The interconnect of integrated circuits has traditionally been modelled as a distributed RC network (most recently with explicit consideration of coupling capacitance to other signal lines). As technology continues to scale and on-chip frequency content increases, the inductance of the interconnect becomes more and more import for both high-speed digital and RF design. 

In our research, we are investigating and driving to commercial implementation techniques for extracting inductance on-chip, which are capable of full-chip extraction, combined with existing resistance and capacitance extraction capability.

Our work is being commercialized in Assura RCLX from Cadence Design Systems and this have been discussed in recent articles in EE Times.

Selected publications:

  • K. L. Shepard, D. Sitaram, and Yu Zheng, "Full-chip, three-dimensional, shapes-based RLC extraction," Proceedings of the International Conference on Computer-Aided Design, 2000, pages 142-149.

    In this paper, we report the development of the first commercial full-chip, three-dimensional, shapes-based RLCK extraction tool, developed as part of a university-industry collaboration.
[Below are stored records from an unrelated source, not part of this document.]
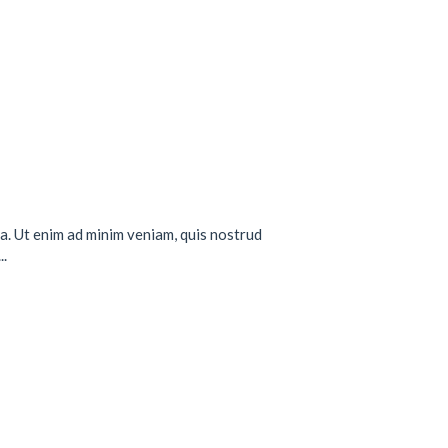
a. Ut enim ad minim veniam, quis nostrud
..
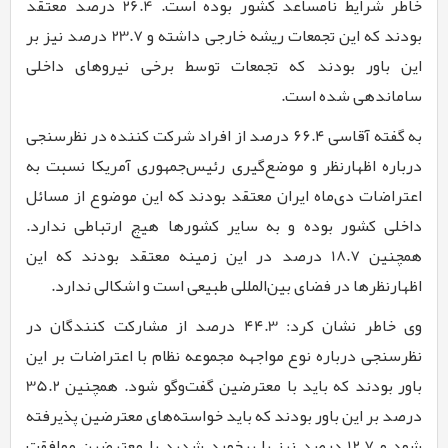
خاطر شرایط نامساعد کشور بوده است.
26.4
درصد معتقد
بودند که این تجمعات ریشه خارجی داشته و
23.7
درصد نیز بر
این باور بودند که تجمعات توسط برخی نیروهای داخلی
ساماندهی شده است.
به گفته آقاسی
۶۶.۴
درصد از افراد شرکت کننده در نظرسنجی
درباره اظهارنظر و موضع‌گیری رئیس‌جمهوری آمریکا نسبت به
اعتراضات دی‌ماه ایران معتقد بودند که این موضوع از مسائل
داخلی کشور بوده و به سایر کشورها هیچ ارتباطی ندارد.
همچنین
18.7
درصد در این زمینه معتقد بودند که این
اظهارنظرها در فضای بین‌المللی طبیعی است و اشکالی ندارد.
وی خاطر نشان کرد:
۴۴.3
درصد از مشارکت کنندگان در
نظرسنجی درباره نوع مواجهه مجموعه نظام با اعتراضات بر این
باور بودند که باید با معترضین گفت‌وگو شود. همچنین
35.2
درصد بر این باور بودند که باید خواسته‌های معترضین پذیرفته
شود و
12.7
درصد نیز با برخورد شدید با معترضین موافقت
This technique of return-limited inductances is used to provide a spart, frequency-independent inductance and resistance network with self-inductances that represent sensible "nominal" vlaues in the absence of mutual coupling. Mutual inductanes are extracted for accurate noise analysis. The tool, Assura RLCX, exploits high-capacity, scan-band techniques and disk caching for inductance extraction as an extension to Cadence's existing Assura RCX extractor.

     

  • K. L. Shepard and Z. Tian, ``Return-limited inductance: A practical approach to on-chip inductance extraction," IEEE Transactions on CAD, April, 2000, pages 425-436.

    Decreasing slew rates and efforts to reduce the RC delays of on-chip interconnect through design and technology have resulted in the growing importance of inductance in analyzing inteconnect response for timing and noise analysis. In this paper, we consider a practical approach for extracting approximate inductances of on-chip interconnect. This approach, which we call the method of return-limited inductances, is based on performing the inductance modelling of signal lines and power-group lines independently and on taking advantage of the power and groudn distribution of the chip to localize inductive coupling. A set of simple geometry-based matrix decomposition rules guide sparsificaiton in these extractions.

  • K. L. Shepard and Z. Tian, "Return-limited inductances: A Practical Approach to On-Chip Inductance Extraction", Proceedings of the 1999 Custom Integrated Circuits Conference.